Related videos:
The Spanish Minister of Foreign Affairs, José Manuel Albares, stated this Monday in an interview with the public broadcaster TVE that Spain is "in conversation with other countries to try to do something" jointly in Cuba, while admitting that the country "cannot do everything on its own."
Albares stated that Spain can do two things, and it is doing them: clarifying its opposition to the U.S. embargo and enlisting other countries to take that stance, a process that "takes some time," as seen in cases such as Gaza, Ukraine, Greenland, or Iran.
"Spain is the one that ultimately leads these positions", insisted the chancellor, who expressed confidence that the Spanish stance will end up setting the international path, as was the case with Palestine or Iran.
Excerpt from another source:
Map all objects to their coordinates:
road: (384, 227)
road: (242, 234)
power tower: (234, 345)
However, Albares' statements overlook an uncomfortable reality: the crisis facing Cuba did not begin with the pressures from Washington, but is the accumulated result of 67 years of communist dictatorship, poor economic management, and a model that has systematically undermined the country's productive capacity.
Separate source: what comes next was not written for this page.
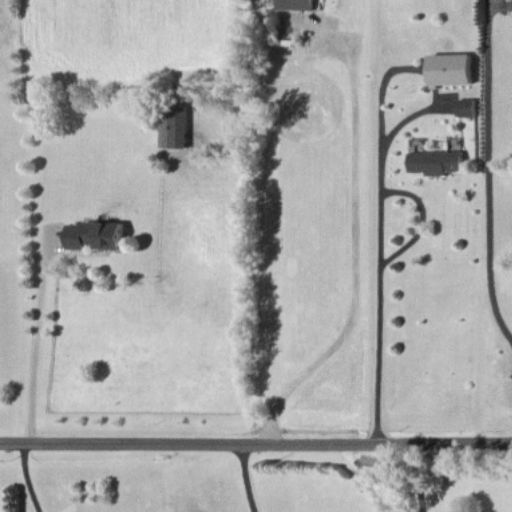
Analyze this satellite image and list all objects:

What has indeed worsened the situation in recent months is the Operation Absolute Resolve on January 3, 2026, through which the United States intervened in Venezuela and captured Nicolás Maduro, cutting off the supply of Venezuelan crude oil to Cuba, its main historical supplier.
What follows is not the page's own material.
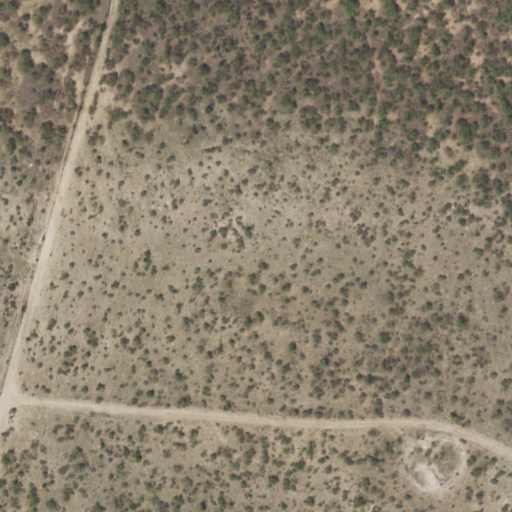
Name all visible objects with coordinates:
road: (78, 109)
This was joined by the Executive Order 14380, signed by Trump on January 29, which declared a national emergency due to Cuban threats and imposed tariffs on third countries supplying oil to the island.
The result has been an unprecedented energy crisis: power outages lasting between eight and twenty hours a day, a deficit in electricity generation exceeding 1,500 MW, and the collapse of distributed generation due to lack of fuel for months.
In this context, Spain has positioned itself as the first country in the world to mobilize humanitarian aid to Cuba, with two packages valued at over 1.3 million euros.
The first was announced on February 16 following Albares' meeting with the Cuban Foreign Minister Bruno Rodríguez Parrilla in Madrid, and included food and medical supplies channeled through the United Nations system.
The second was distributed last Wednesday in Santiago de Cuba: one thousand basic kits containing rice, legumes, canned goods, and hygiene products, benefiting approximately 5,000 people, coordinated by the Spanish Agency for International Development Cooperation along with the World Food Programme and the Pan American Health Organization.
Albares committed to sending as many aid packages as "necessary," but the Spanish initiative poses a question that the chancellor does not answer: to what extent does this humanitarian aid serve to alleviate the suffering of the Cuban people, and to what extent does it contribute to sustaining a regime that has denied fundamental freedoms to that same people for decades?
The chancellor also demanded that it be "only the Cuban people" who can decide their future, referring to the threats from President Donald Trump, who on March 16 stated that he would have the "honor of taking Cuba" and on March 27 said that Cuba would be "the next" after Iran.
While Spain seeks to formulate a multilateral response, Cubans continue to face blackouts, shortages, and repression under a regime that has shown no signs of political openness or respect for the human rights of its own people.